Location, Location, Location

This can be a BIG factor in where you go to college, and you probably already thought this one over when you were applying to schools. How far away is too far? Or on the flip side, how close is too close? Some students like the idea of being able to go home every other weekend, while others are okay with going home just for breaks. Don’t try to be tough about it, if you like to be around your family then stay near home (and maybe even live at home)! But, if you like your space and you’re okay with having your family 1,000 miles away then go and be free! We homebodies envy you.

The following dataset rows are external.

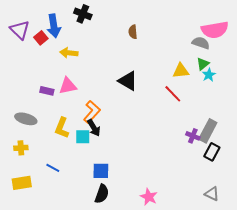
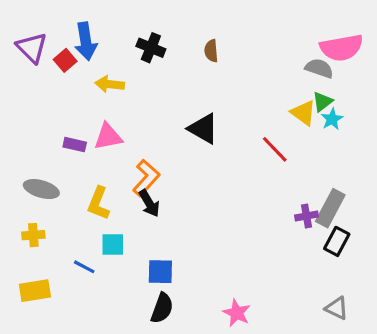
black cross: (83, 14) -> (151, 48), moved
yellow triangle: (181, 71) -> (303, 113), moved, turned 42
purple cross: (193, 136) -> (307, 216), turned -32
cyan square: (83, 137) -> (113, 245), moved

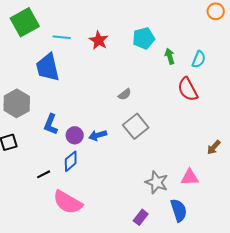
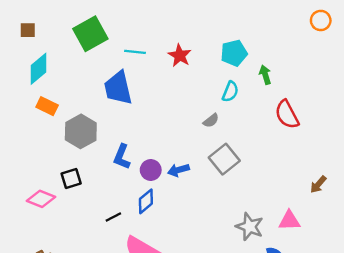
cyan semicircle: (199, 59) -> (230, 92), moved

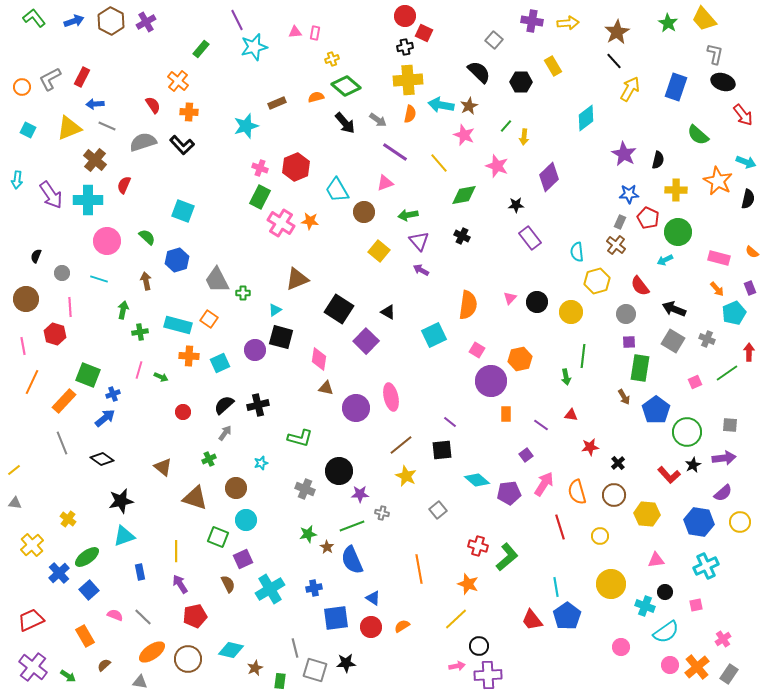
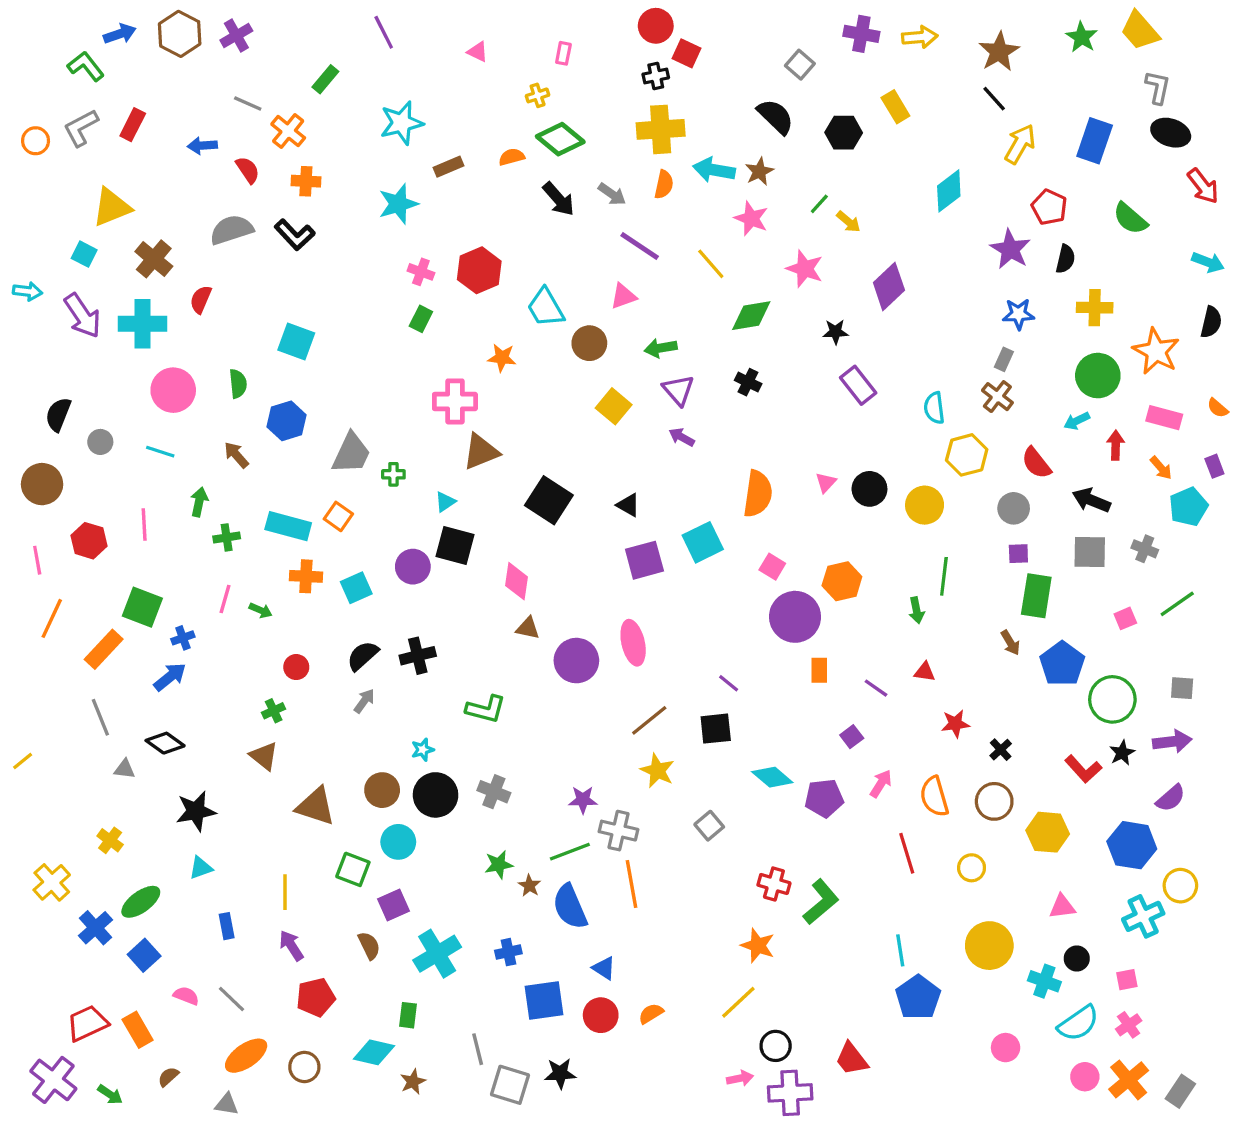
green L-shape: (34, 18) -> (86, 66), moved
pink triangle: (295, 32) -> (478, 52), turned 32
pink rectangle: (315, 33) -> (563, 53), moved
cyan star: (254, 47) -> (402, 123), moved
blue arrow: (95, 104) -> (202, 146), moved
gray line: (107, 126) -> (248, 103), moved
cyan square: (28, 130) -> (84, 254), moved
yellow arrow: (524, 137) -> (848, 222), turned -56
cyan arrow: (17, 180) -> (27, 291), turned -90
orange star: (718, 181) -> (1156, 351), moved
green rectangle: (260, 197) -> (421, 319), size x0.7
red pentagon: (648, 218) -> (1049, 207), moved
pink cross: (281, 223) -> (455, 401), moved, turned -32
green semicircle: (147, 237) -> (238, 384), turned 42
black semicircle: (36, 256) -> (58, 414), size x1.5
gray trapezoid: (217, 280) -> (351, 453), turned -128
brown arrow: (146, 281) -> (236, 455), turned -30
pink line: (70, 307) -> (144, 525), moved
purple square: (366, 341) -> (644, 560), moved, turned 30
gray square: (673, 341) -> (1090, 552), turned -30
red arrow: (749, 352) -> (1116, 445), moved
green cross: (209, 459) -> (274, 711), moved
black circle: (339, 471) -> (436, 795), moved
pink arrow: (544, 484) -> (881, 784), size x0.7
gray triangle: (15, 503) -> (125, 769), moved
gray cross: (382, 513) -> (618, 831), size x1.6
yellow circle: (740, 522) -> (1180, 886), moved
cyan triangle: (124, 536) -> (201, 868), size x0.7
orange line: (419, 569) -> (631, 884), moved
red trapezoid: (31, 620) -> (87, 1023), moved
red trapezoid: (532, 620) -> (852, 1059), moved
pink cross: (723, 639) -> (1129, 1025), moved
brown circle: (188, 659) -> (304, 1067), size x0.7
green rectangle: (280, 681) -> (408, 1015), moved

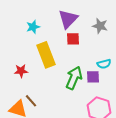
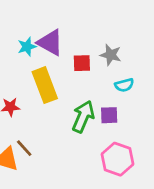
purple triangle: (68, 19) -> (50, 43), moved, turned -45
gray star: (100, 26) -> (111, 55), moved
cyan semicircle: (104, 64) -> (124, 85), moved

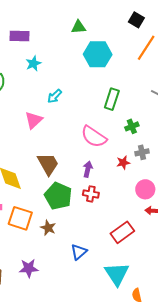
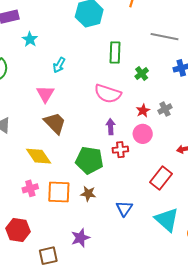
gray cross: (142, 152) -> (165, 109), moved
brown trapezoid: (48, 164) -> (55, 123), moved
pink circle: (145, 189) -> (143, 134), moved

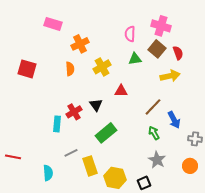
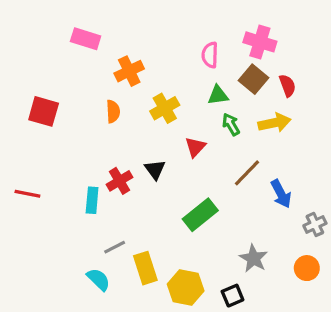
red triangle: (121, 91) -> (195, 147), turned -48
green rectangle: (106, 133) -> (200, 215), moved
green arrow: (154, 133) -> (231, 124), moved
gray cross: (195, 139) -> (315, 224), turned -32
red line: (13, 157) -> (27, 194), moved
cyan semicircle: (48, 173) -> (98, 279), moved, turned -42

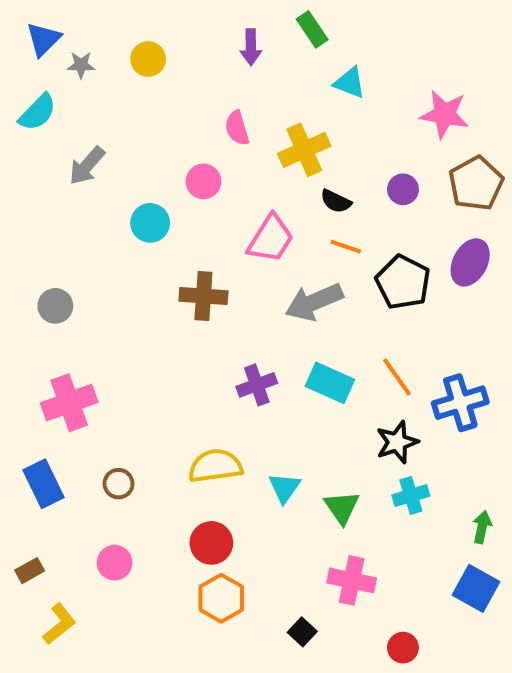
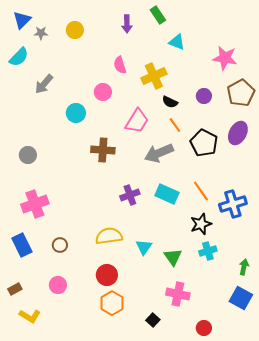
orange line: (346, 247) -> (175, 125), turned 35
yellow L-shape: (59, 624) -> (30, 316), turned 70

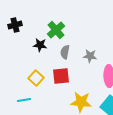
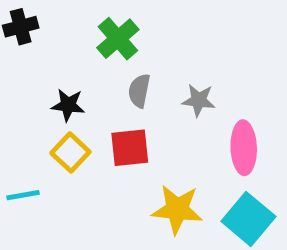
black star: (40, 45) -> (68, 105), moved
cyan line: (24, 100) -> (23, 195), moved

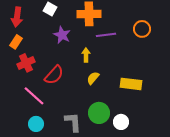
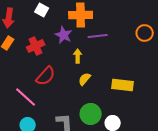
orange circle: (142, 29) -> (145, 33), moved
purple star: (62, 35) -> (64, 35), moved
red cross: (26, 63) -> (36, 46), moved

It’s really important that the college you attend has a program you’re actually interested in pursuing. While it may tempting to apply to that college because your BFF is going there or they have really awesome-looking housing or you may run into a celebrity there, the real reason you’re going to college is to learn and get your degree. If you’ve already made sure that all of your top picks have your major/program, then be sure to research and compare them. Look into their rankings, job placement percentages, faculty, and classes offered. And if you’re interested in a specific concentration, make sure they have that too. Purdue’s Computer Science program, for example, has a variety of “tracks” for students to choose from when pursuing their degree allowing students to focus in more narrowly on what they’re interested in, a good option for students who have a specific interest.

Personal/Lifestyle Preferences

I’m sure you’ve heard this one before… But there is a big difference between a big school and a small school, a rural school and an urban school, a liberal arts school and a STEM school. If you like access to museums and art and culture, then a rural school may not be your best choice but if you want access to the outdoors and hiking trails, then a rural school may be perfect. Most schools, like Purdue, don’t necessarily fit perfectly into these few categories (besides, BIG!) but they can have a bit of everything. Look into what each school has that matters to you: How many people go to this school? What are the average class sizes? How big are sports? Do you have access to the local community or is campus off by itself?


You know what you like better than anybody, and you’re going to be at your college of choice for four years, you need to make sure you’re making a reasonable choice for you.